There are ways to keep buildings habitable after an earthquake. Some methods involve smarter designs using common materials such as reinforced concrete. Others may require a more technical approach, such as “seismic isolation”. With this technology, the building is not rigidly attached to its foundation. Instead, it rests on a flexible structure and is detached from the foundation and thus detached from the shaking ground. However, this type of system is expensive to build, and some building owners are unable or unwilling to pay for it. In the United States, it is used to protect critical structures such as hospitals and to refurbish historic buildings while preserving their original architecture. Some hospitals in Turkey have basic isolation systems that have survived recent earthquakes.

Why is there a possibility of collapse even if the building was built according to earthquake resistance standards?

Buildings are designed to withstand a certain level of shaking based on the seismic risk of the location.

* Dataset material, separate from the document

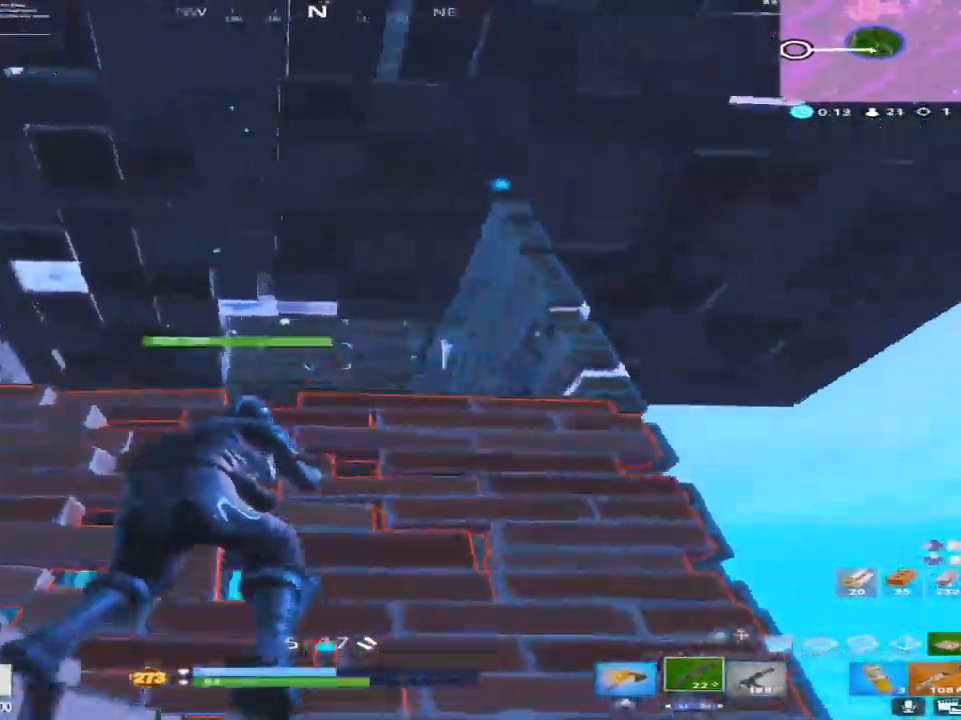
{"buttons": [], "left_stick": "right", "right_stick": "down-right", "events": [[50, "right_stick", "down"], [117, "right_stick", "down-left"], [267, "left_stick", "right"], [267, "right_stick", "down-right"]]}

For example, buildings in Los Angeles are built to withstand larger earthquakes than New York City. However, seismologists don’t always know exactly how large an earthquake a fault will cause. “The main difficulty in engineering design is the uncertainty about future earthquakes, because we don’t know exactly what will happen,” he says. The higher the magnitude, the rarer the earthquake. The largest can occur every hundreds or thousands of years, but the most recent seismic measurements go back only decades. Many seismologists believed that the East Anatolian Fault (the fault involved in the earthquakes in Turkey and Syria) was likely to produce maximum magnitudes of 7.4 or 7.5. However, the February 6 quake was magnitude 7.8, about four times as large on the logarithmic scale of magnitude. As such, some structures built for cryptography in Turkey may have experienced more forces than were simply built to withstand, Taciroglu said.

Building codes also evolve as science’s understanding of seismic risk and engineering change advances, so a building that was built to the code when it was built may not meet the updated code. Renovating such buildings is often prohibitively expensive. Tasiroglu says this is likely the reason why many buildings in Turkey have been badly damaged or collapsed.

Human error can also occur. It can range from deliberate, profit-driven omissions that can occur at various points in the design and construction process, to honest mistakes that are not apparent until something like a major earthquake occurs. There is a nature.